Cut to a couple of years later, when their besties Peter and Alison (Hayes MacArthur and Christina Hendricks) get married and have a baby. Through each of the milestones up until baby Sophie’s first birthday, Holly and Eric are shown fighting. So it’s a bit of a shock—though not so surprising in Movieland—when the happy couple dies in a car accident and leave custody of Sophie to the two people who can’t stand each other. Hijinks will surely ensue, right?
Mercifully, there are hardly any at all. First-time scripters Ian Deitchman and Kristin Rush Robinson deliver a story that quickly forgets its wacky introduction yet never brushes off the devastating turn of events that truly sets the plot in motion. Peter and Alison’s deaths are handled with understated taste—and are all the more gut-wrenching for it—and the needs of darling Sophie (played by triplets Brynn, Brooke, and Alexis Clagett) are kept in the foreground. Holly and Eric, after the requisite wha-wha-what? moment in which they learn of their new responsibility, don’t whine or bicker over stupid shit. Yes, they doubt they can make their situation work. No, they’re not happy about the upending of their lives.
But when Sophie is hungry or needs to be changed, it’s all about her, even if said changing elicits gagging and lines such as, “It’s like Slumdog Millionaire!” This is, after all, a comedy, but the jokes are generally dry and original and help the whole baby business be cute instead of cloying.
The romantic angle has to play out, too, but here the baby isn’t as much of a roadblock as Sam (Josh Lucas), a handsome pediatrician whom Holly meets at her bistro the day of her friends’ death. Of course, rom-com rules require that they meet again afterward, and get along quite swell. Of course, Eric is a little jealous. And with both Holly and Eric devoted to their careers (Eric works in broadcast sports and is eyeing a promotion), some crazy schemes will be hatched to smooth over the bumps in their schedules.

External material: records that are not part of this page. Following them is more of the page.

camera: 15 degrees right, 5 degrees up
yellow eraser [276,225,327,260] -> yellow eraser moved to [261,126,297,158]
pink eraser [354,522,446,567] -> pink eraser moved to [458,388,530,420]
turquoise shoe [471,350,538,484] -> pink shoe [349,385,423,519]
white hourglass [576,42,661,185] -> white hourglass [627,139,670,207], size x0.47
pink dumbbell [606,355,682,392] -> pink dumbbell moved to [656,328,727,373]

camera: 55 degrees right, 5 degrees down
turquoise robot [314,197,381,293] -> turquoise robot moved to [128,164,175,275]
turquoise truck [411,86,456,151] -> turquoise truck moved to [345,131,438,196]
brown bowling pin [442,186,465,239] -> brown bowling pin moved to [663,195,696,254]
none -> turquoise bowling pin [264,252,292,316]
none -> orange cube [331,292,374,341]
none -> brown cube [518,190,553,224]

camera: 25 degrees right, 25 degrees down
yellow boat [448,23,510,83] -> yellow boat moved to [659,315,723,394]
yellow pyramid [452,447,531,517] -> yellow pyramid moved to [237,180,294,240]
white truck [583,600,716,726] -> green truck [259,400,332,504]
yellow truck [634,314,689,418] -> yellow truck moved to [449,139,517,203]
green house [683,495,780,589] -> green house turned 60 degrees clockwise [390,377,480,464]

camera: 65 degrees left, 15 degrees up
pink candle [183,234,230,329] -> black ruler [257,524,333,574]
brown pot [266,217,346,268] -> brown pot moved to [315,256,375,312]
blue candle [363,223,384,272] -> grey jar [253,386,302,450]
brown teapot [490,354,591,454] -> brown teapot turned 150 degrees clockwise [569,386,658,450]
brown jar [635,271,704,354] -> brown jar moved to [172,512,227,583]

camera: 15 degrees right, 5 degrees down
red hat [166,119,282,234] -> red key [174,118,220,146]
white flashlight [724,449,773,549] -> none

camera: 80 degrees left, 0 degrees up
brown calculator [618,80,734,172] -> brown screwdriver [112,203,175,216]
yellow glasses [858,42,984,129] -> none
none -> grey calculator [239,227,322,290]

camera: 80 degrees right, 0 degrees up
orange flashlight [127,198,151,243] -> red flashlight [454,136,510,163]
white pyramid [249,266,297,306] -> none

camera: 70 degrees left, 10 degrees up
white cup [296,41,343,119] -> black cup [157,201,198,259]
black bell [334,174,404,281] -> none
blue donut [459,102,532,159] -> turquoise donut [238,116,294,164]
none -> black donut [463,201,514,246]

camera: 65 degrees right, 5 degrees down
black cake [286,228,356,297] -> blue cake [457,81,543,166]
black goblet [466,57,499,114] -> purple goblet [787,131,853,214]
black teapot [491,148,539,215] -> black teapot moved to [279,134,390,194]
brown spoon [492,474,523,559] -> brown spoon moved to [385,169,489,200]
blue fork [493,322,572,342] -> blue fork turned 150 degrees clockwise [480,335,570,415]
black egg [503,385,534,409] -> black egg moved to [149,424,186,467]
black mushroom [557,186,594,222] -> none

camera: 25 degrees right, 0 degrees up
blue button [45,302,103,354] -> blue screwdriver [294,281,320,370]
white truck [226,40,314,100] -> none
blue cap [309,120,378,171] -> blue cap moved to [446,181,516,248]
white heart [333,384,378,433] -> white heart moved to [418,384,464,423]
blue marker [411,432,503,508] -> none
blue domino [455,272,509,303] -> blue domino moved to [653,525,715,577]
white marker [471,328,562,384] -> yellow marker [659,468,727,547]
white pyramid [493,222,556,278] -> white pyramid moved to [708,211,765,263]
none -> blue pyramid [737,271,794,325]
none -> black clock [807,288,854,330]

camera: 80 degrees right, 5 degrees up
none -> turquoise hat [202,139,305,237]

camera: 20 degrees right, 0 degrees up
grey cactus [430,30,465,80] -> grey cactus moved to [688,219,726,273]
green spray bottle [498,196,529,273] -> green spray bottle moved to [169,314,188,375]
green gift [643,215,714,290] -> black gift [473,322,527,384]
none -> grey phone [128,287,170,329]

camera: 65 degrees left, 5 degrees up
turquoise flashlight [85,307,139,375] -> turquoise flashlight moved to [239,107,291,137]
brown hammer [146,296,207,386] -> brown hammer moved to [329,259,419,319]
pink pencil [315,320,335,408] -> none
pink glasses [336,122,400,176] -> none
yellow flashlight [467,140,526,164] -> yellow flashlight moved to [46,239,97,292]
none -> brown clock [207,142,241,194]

Hey, this film may not be exactly what you’re expecting, but the filmmakers and the marketing campaign can’t completely ignore the carrots they dangle. Life as We Know It is both feel-sad and feel-good, which is a tricky balance yet one that’s so satisfying when the film hits the right marks. “Hit” is not a word our stars may be used to when it comes to the big screen—at least not critical ones, anyway—but this movie may change that.